* [Source document]
= = =
[![Open in Colab](https://colab.research.google.com/assets/colab-badge.svg)](https://colab.research.google.com/github/LucaStrano/Experimental_RAG_Tech/blob/main/experimental_tech/2_compress_and_rerank.ipynb)

## Single Pass Rerank and Contextual Compression using Recursive Reranking

### Overview

This notebook demonstrates how to use a **Reranker Model** to perform both _Reranking_ and _Contextual Compression_ in a single pass. We will go over the **Intuition** behind the technique, the **Implementation** details and, finally, a short **Conclusion**.

### 1. Intuition

The use of a Reranker Model has become essential in most modern RAG pipelines, especially when dealing with large or complex datasets. It significantly improves the **Precision** of retrieved results by re-evaluating and reordering initial retrieved documents based on deeper semantic understanding. A Reranker Model is tipically involved in the following steps:

1. Use a fast **Embedding Model** to retrieve a set of $\text{top}_K$ candidate documents of based on query similarity. Usually, $\text{top}_K$ is set to a relatively high number to ensure high **Recall**;

2. Use a **Reranker Model** to re-evaluate the $\text{top}_K$ documents and select the $top_N$ most relevant ones. $\text{top}_N$ is usually set to a much lower number to ensure high **Precision**.

You might wonder why a reranker model is necessary at all: after all, the initial retrieval step already returns a set of seemingly relevant documents. This is because embedding models, while effective for initial retrieval, rely on the **Encoder** Architecture which compresses the semantic meaning of the documents into fixed-size vectors. Relevance is then estimated using a _similarity function_ (such as cosine similarity) over the calculated vectors. While this approach is efficient, it can miss subtle semantic nuances and contextual cues of the original texts.
= = =
* [Supplied information]
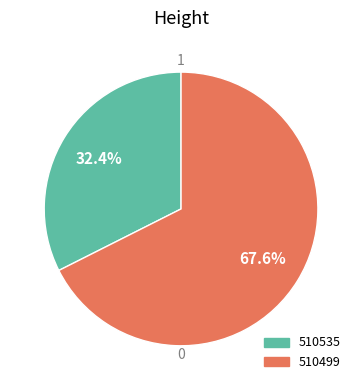

Which has a higher value, 510535 or 510499?

510499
= = =
* [What is needed]
Answer these from the reranking notebook text:
1. Which two operations does the overview say a Reranker Model performs in a single pass?
2. Why is $\text{top}_K$ usually set to a relatively high number?
3. What similarity function is given as an example for estimating relevance over the calculated vectors?

* [Task answer]
1. Reranking and Contextual Compression.
2. To ensure high Recall.
3. Cosine similarity.